In 1949 and for another eighteen years, Treptower Park was the world’s largest war memorial. In 1967, the Soviets unveiled an ever-larger one, to its epochal victory at Stalingrad. About 1,500,000 humans were killed and wounded there, the bloodiest battle in the history of the world. More Soviet soldiers died in this single campaign than all the Americans in WWII. Unlike Treptower Park, though, “To the Heroes of the Stalingrad Battle” lies on Russian soil.

In 1990, East and West Germany reunited, the symbolic—and, to many, real—end of the Cold War. Before formally reunifying, East and West Germany signed an agreement with the four countries that had occupied Nazi Germany. Among other aspects, Germany agreed to maintain Treptower Park and other Soviet memorials despite being testaments to German defeat. Germany has lived up to its obligations, thus far, including major renovations of Treptower.

Late in life, Robert McNamara, US Secretary of Defense for most of the 1960s and, thus, among the Americans most responsible for the US war in Vietnam, offered some advice. In a powerful documentary film by Errol Morris, McNamara’s very first “lesson” was “empathize with your enemy.”

One way for Americans to do so would be to understand the incredible suffering of the Soviet peoples during WWII. During a time of tremendous political tensions between our two governments, building empathy seems wise.

Treptower Park can play an important role in educating Americans about the complicated history of US-Russian relations including when—together—we fought fascism. It allows us to revisit the Soviet Union’s central role in defeating the Nazis.

Not only did the Soviet Union play the leading role in defeating Germany, over 26,000,000 of its people (soldiers and civilians) were killed. Let that sink in for a moment. By contrast and not to diminish the sacrifice, the United States lost about 425,000—nearly all military.

Treptower Park also can help Americans appreciate how Germans have tried to accept—rather than forget—its most terrible era, of Nazism. For that matter, the Japanese also could learn from the German approach to WWII.

Treptower has no parallel in the United States. What if the victorious People’s Republic of Vietnam built a memorial to its millions of dead in Washington, DC? Well, that war was on Vietnamese soil and some Americans still deny the United States “lost.” What if the Union built an epic monument to its bloody victory over the Confederacy in Richmond, the capital of the defeated Confederacy? Well, the federal government hoped to heal the wounds of the Civil War rather than create deeper ones. Though in Pennsylvania, for instance, Gettysburg commemorates both sides’ suffering.

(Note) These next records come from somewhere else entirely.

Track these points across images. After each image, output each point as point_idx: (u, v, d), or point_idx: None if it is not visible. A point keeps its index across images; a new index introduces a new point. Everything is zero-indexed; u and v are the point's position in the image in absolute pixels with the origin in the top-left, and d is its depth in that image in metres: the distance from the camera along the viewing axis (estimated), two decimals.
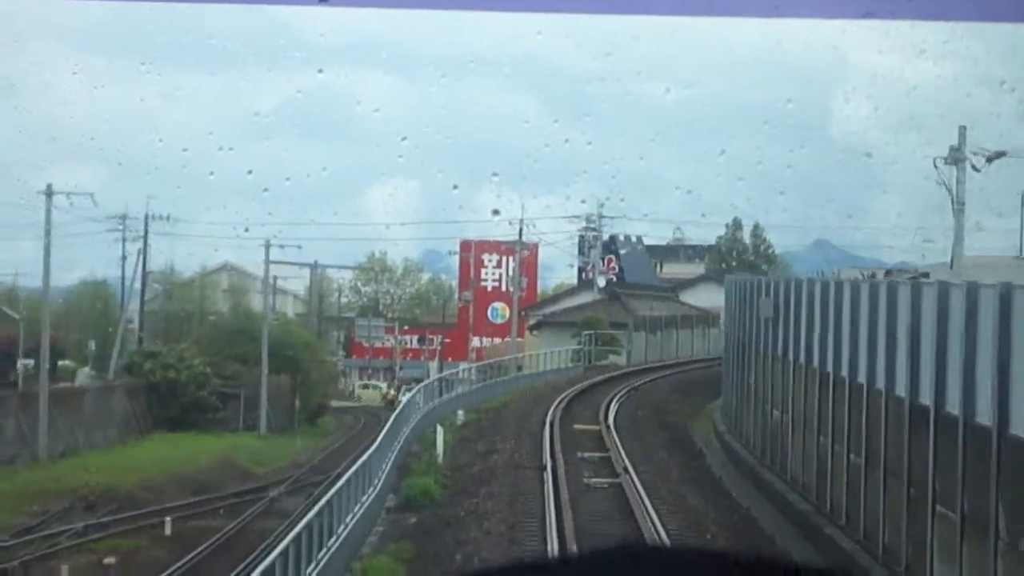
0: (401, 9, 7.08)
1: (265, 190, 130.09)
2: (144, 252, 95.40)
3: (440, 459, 40.94)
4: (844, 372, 32.22)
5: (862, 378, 30.70)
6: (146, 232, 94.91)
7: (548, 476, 35.75)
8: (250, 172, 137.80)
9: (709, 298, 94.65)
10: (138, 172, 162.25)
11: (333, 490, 31.49)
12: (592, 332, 76.92)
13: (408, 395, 62.43)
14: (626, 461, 37.72)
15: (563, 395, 55.04)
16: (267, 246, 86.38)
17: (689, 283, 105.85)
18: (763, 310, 40.62)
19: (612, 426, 45.78)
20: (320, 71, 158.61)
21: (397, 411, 46.23)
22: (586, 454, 39.80)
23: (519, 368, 73.99)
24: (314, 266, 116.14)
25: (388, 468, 38.61)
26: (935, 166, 57.45)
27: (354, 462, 37.52)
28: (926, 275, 47.43)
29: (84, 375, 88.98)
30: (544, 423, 46.18)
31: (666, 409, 53.99)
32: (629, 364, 74.25)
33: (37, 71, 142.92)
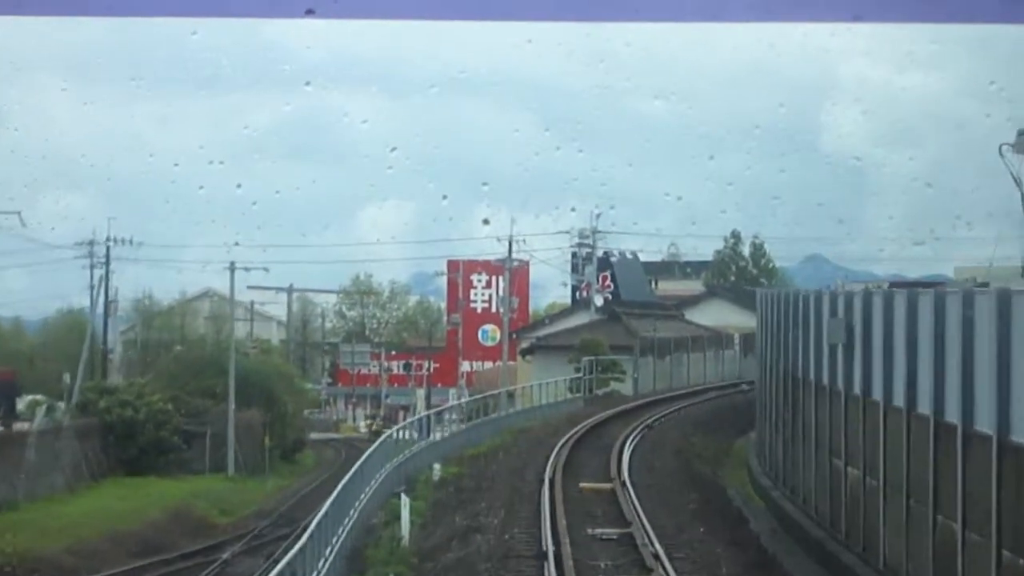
0: (388, 20, 5.98)
1: (254, 203, 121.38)
2: (107, 278, 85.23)
3: (405, 540, 29.24)
4: (985, 426, 20.69)
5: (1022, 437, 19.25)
6: (108, 257, 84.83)
7: (550, 570, 24.21)
8: (239, 186, 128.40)
9: (716, 316, 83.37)
10: (126, 192, 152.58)
11: None
12: (593, 357, 64.67)
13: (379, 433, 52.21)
14: (656, 544, 26.09)
15: (564, 438, 43.36)
16: (232, 269, 75.27)
17: (693, 300, 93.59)
18: (830, 334, 29.01)
19: (628, 483, 34.11)
20: (307, 83, 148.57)
21: (358, 464, 35.01)
22: (600, 530, 28.09)
23: (510, 395, 62.65)
24: (289, 290, 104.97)
25: (333, 556, 27.06)
26: (1000, 153, 46.20)
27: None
28: (986, 285, 35.40)
29: (41, 414, 77.38)
30: (542, 480, 34.59)
31: (689, 453, 42.41)
32: (636, 394, 62.31)
33: (27, 88, 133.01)
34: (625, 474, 35.44)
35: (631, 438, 43.53)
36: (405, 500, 29.69)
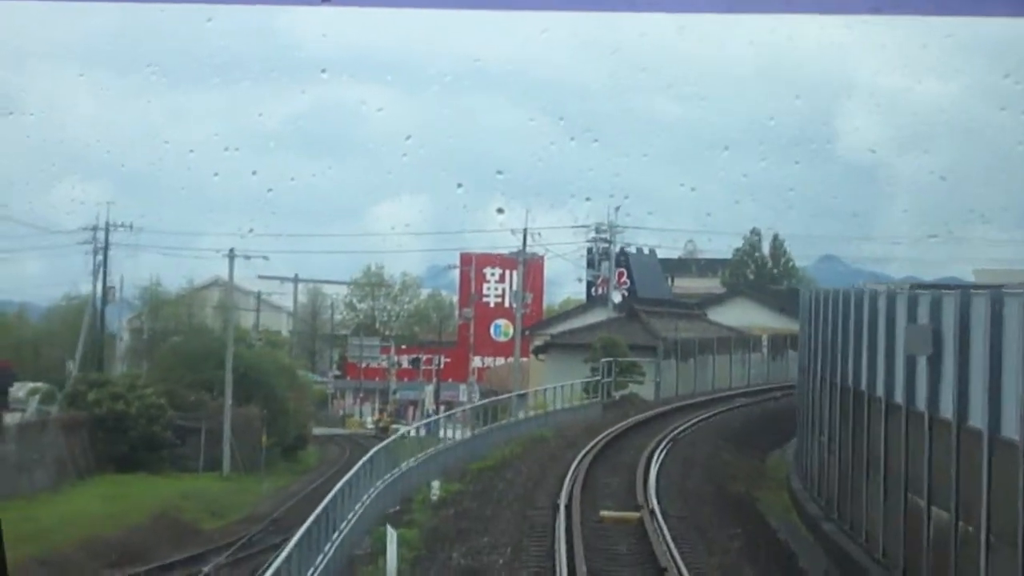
0: (403, 9, 6.05)
1: (269, 190, 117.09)
2: (104, 264, 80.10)
3: None
4: None
5: None
6: (107, 243, 79.67)
7: None
8: (254, 173, 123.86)
9: (740, 316, 77.44)
10: (141, 179, 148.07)
11: None
12: (611, 359, 58.36)
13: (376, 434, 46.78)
14: None
15: (581, 451, 37.52)
16: (231, 256, 69.64)
17: (716, 299, 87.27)
18: (910, 343, 23.21)
19: (658, 511, 28.30)
20: (323, 71, 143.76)
21: (343, 481, 29.50)
22: None
23: (521, 398, 56.82)
24: (295, 280, 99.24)
25: None
26: None
27: None
28: None
29: (34, 403, 72.23)
30: (556, 506, 28.85)
31: (722, 472, 36.62)
32: (659, 399, 56.28)
33: (44, 76, 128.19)
34: (653, 500, 29.65)
35: (657, 452, 37.66)
36: (392, 533, 23.90)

Dunkirk and Treptower Park are spectacles as well as testaments to sacrifice. They both focus upon those who have suffered, persevered, and (ultimately) triumphed. They feature ordinary people, generally unnamed, who experienced the extraordinary. While stone statuary cannot bring the visceral feel that films can, Treptower Park does not disappoint. One need not watch English soldiers drowning in the English Channel to appreciate the horrors of war. Instead, Treptower Park educates in a quieter, potentially more illuminating, way.